More than 200 letters of objection and over 4,000 petition signatures opposing the development were submitted to the council with letters from the local MP Beth Winter and MS Vikki Howells also voicing their opposition.

The letters objecting to the plan said It would have a detrimental effect on the environment and have an impact on deprived communities.

They said It would be a pollution risk to the Penderyn Reservoir and emissions would affect the local communities and wider area dependent on weather conditions and the prevailing wind.

Objectors added that the volume of traffic and pollution would increase greatly due to the HGVs delivering to the site and that roads are already congested.

They said the erection of the stack would be a “monstrosity” and a “eyesore” within the landscape and not compatible with the surrounding area.

Opponents of the plans also said it would affect tourism and regeneration plans for the area and the pollution would be a significant worry for both the elderly and children as well as people with respiratory problems.

Another comment made was that the people of this area have suffered enough with heavy industry in the past which is now coming to an end and want to see more “clean” developments being undertaken, including tourism.

There was a concern raised that the stack will have an “unacceptable impact” on the Brecon Beacons National Park, the special landscape area and its impact on wildlife.

Officers had recommended approval highlighting that the only change proposed by this application relates to a minor relocation and increase (doubling) in height of the stack and some ducting associated with the revised location.

They said that all other aspects of the development remain unchanged and are not under consideration. The application falls to be determined under two principal criteria which are emissions and visual amenity.

The planning report said:

“In respect of emissions, this is something that is wholly governed by NRW (Natural Resources Wales) and will be the subject of an application under the Environmental Permitting Regulations (EPR).
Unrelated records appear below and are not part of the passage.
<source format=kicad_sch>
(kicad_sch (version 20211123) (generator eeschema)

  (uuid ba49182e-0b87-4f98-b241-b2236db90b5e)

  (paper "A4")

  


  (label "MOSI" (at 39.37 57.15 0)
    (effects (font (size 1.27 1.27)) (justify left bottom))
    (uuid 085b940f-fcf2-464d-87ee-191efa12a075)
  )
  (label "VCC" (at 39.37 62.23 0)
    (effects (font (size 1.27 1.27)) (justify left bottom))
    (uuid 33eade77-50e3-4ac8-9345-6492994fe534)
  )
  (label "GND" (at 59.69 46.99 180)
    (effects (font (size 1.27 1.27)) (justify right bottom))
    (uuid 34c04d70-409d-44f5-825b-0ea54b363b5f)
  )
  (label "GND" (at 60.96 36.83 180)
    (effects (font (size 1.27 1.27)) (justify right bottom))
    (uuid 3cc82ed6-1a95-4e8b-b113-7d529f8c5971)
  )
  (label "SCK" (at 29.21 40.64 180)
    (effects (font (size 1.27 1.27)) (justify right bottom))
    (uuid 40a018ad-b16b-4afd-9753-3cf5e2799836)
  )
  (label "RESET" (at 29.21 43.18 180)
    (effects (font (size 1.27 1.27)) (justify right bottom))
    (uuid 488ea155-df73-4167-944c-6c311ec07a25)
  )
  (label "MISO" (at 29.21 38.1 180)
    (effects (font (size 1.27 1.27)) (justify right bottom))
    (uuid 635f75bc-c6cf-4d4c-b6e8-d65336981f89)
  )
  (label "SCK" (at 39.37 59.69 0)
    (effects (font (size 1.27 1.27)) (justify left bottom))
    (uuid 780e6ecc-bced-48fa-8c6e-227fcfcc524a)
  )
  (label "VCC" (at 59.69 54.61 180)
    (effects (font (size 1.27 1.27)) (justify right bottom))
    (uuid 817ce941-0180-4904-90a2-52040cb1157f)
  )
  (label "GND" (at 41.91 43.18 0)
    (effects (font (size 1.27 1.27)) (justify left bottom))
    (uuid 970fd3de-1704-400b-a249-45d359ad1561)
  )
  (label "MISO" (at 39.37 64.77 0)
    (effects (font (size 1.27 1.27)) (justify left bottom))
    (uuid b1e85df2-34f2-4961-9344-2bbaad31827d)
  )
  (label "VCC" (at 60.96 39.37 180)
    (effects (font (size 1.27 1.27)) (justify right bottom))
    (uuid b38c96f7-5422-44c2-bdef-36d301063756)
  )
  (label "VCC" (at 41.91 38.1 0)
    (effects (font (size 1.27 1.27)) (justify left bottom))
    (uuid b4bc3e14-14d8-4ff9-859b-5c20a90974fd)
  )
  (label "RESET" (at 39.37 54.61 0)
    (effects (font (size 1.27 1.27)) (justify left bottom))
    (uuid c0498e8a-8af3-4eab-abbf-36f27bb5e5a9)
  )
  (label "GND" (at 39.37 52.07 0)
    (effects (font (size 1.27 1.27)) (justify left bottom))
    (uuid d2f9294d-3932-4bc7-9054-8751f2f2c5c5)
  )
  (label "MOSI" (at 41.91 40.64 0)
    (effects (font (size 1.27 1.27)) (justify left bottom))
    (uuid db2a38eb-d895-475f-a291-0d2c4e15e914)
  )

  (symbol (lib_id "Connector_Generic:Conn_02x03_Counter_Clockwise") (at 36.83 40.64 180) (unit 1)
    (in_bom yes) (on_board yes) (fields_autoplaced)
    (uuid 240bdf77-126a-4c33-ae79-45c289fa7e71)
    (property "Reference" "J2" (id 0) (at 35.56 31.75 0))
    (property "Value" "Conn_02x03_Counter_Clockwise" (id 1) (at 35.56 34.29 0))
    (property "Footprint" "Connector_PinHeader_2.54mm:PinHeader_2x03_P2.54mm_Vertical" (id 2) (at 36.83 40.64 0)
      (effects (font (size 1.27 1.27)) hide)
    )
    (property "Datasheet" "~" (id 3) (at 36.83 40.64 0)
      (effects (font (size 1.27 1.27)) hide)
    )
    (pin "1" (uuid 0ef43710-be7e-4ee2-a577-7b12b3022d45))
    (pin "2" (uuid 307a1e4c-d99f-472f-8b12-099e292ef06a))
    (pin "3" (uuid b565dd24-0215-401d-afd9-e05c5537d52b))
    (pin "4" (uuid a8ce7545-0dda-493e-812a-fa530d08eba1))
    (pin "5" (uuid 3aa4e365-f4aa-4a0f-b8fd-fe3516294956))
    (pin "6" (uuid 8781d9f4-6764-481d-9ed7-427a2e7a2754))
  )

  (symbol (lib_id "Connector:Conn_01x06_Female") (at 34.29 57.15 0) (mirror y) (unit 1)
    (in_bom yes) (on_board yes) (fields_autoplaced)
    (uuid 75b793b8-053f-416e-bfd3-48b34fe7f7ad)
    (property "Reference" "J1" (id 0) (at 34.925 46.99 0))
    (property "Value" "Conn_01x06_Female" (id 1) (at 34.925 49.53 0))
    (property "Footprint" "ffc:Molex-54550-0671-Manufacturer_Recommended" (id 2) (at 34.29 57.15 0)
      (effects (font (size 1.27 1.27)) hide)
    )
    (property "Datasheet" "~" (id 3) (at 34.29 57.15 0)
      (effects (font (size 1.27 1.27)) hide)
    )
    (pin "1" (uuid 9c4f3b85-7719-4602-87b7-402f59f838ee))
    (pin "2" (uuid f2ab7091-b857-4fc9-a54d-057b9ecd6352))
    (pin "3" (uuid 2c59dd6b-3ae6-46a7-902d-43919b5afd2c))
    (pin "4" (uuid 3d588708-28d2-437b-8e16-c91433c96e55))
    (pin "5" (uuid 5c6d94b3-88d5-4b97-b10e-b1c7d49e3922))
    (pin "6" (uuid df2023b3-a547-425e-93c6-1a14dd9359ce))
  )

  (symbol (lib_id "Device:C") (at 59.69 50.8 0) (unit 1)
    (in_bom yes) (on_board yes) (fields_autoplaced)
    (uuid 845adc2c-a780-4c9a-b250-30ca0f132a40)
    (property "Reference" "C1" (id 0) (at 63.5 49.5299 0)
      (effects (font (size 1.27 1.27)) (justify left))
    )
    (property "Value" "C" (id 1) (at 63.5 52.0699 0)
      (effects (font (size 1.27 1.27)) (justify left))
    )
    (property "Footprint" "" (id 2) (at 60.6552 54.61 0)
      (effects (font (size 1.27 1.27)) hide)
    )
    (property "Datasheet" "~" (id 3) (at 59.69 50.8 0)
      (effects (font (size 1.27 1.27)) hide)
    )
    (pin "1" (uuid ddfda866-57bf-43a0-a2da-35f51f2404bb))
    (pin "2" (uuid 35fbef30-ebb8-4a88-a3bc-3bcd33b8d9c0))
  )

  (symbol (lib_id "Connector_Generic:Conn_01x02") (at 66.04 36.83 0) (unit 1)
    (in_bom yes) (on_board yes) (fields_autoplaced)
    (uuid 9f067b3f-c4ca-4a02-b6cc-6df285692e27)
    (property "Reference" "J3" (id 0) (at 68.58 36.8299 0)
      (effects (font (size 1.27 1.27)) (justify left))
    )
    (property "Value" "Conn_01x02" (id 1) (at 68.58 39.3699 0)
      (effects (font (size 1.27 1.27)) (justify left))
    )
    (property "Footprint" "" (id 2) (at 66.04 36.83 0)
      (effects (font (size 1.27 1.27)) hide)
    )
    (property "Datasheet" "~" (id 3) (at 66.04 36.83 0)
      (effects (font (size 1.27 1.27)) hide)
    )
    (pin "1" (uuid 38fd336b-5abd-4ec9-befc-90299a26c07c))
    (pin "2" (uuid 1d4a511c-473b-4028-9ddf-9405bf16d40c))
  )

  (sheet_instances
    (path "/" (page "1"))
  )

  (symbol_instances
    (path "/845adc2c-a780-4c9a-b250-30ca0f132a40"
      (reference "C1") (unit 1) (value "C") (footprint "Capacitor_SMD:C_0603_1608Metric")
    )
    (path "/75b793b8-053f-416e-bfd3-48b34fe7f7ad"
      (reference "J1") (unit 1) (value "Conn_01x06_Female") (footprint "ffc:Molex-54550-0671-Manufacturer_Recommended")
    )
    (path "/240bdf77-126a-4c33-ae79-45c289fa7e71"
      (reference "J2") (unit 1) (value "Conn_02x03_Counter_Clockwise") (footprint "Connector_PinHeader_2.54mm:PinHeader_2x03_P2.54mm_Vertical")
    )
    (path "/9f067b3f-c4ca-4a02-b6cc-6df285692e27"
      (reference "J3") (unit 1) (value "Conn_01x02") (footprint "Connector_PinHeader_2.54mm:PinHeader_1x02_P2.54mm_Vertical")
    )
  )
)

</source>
“NRW has advised that, for the purposes of the planning application, the emissions modelled by the applicant are acceptable (and is actually lower than modelling for the scheme granted planning permission in 2019 suggested).

“EPR will cover all aspects of both human health and that associated with flora and fauna that can be susceptible to changes in atmospheric conditions (in particular, the Marsh Fritillary Butterfly and Devil’s Bit Scabious within the Blaen Cynon SAC).
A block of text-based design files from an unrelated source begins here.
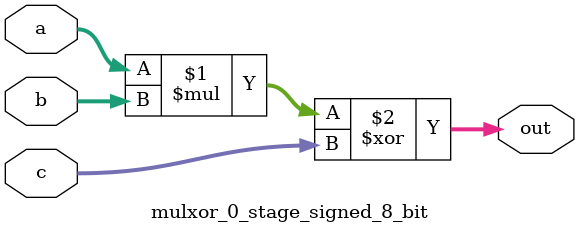
<source format=sv>
(* use_dsp = "yes" *) module mulxor_0_stage_signed_8_bit(
	input signed [7:0] a,
	input signed [7:0] b,
	input signed [7:0] c,
	output [7:0] out
	);

	assign out = (a * b) ^ c;
endmodule

</source>
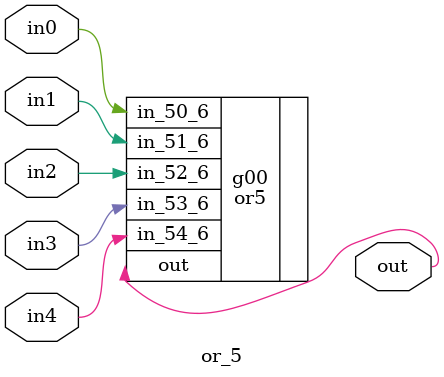
<source format=v>
module or_5 (
    in0, in1, in2, in3, in4, out
);

    input in0, in1, in2, in3, in4;
    output out;

    or5 g00 (.in_50_6(in0), .in_51_6(in1), .in_52_6(in2), .in_53_6(in3), .in_54_6(in4), .out(out));

endmodule

</source>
“Without an approval under EPR, the development cannot become operational (and is therefore unlikely to be constructed/completed).

“In respect of visual amenity, neither NRW nor BBNPA (Brecon Beacons National Park Authority) have objected to the impact and an independent landscape consultant (White Consultants) has concluded that the impact while being significant, is also acceptable.

“The applicant’s proposal to ‘grade’ the colour of the stack and its location on the bottom of the valley floor means that the majority of views will be seen against the elevated landforms rather than the skyline, so any impacts are minimized.

“There are understandable concerns expressed by the letters received in objection, however, these concerns relate largely to issues that have previously been considered (and approved) by both RCT and the BBNPA on two separate occasions.”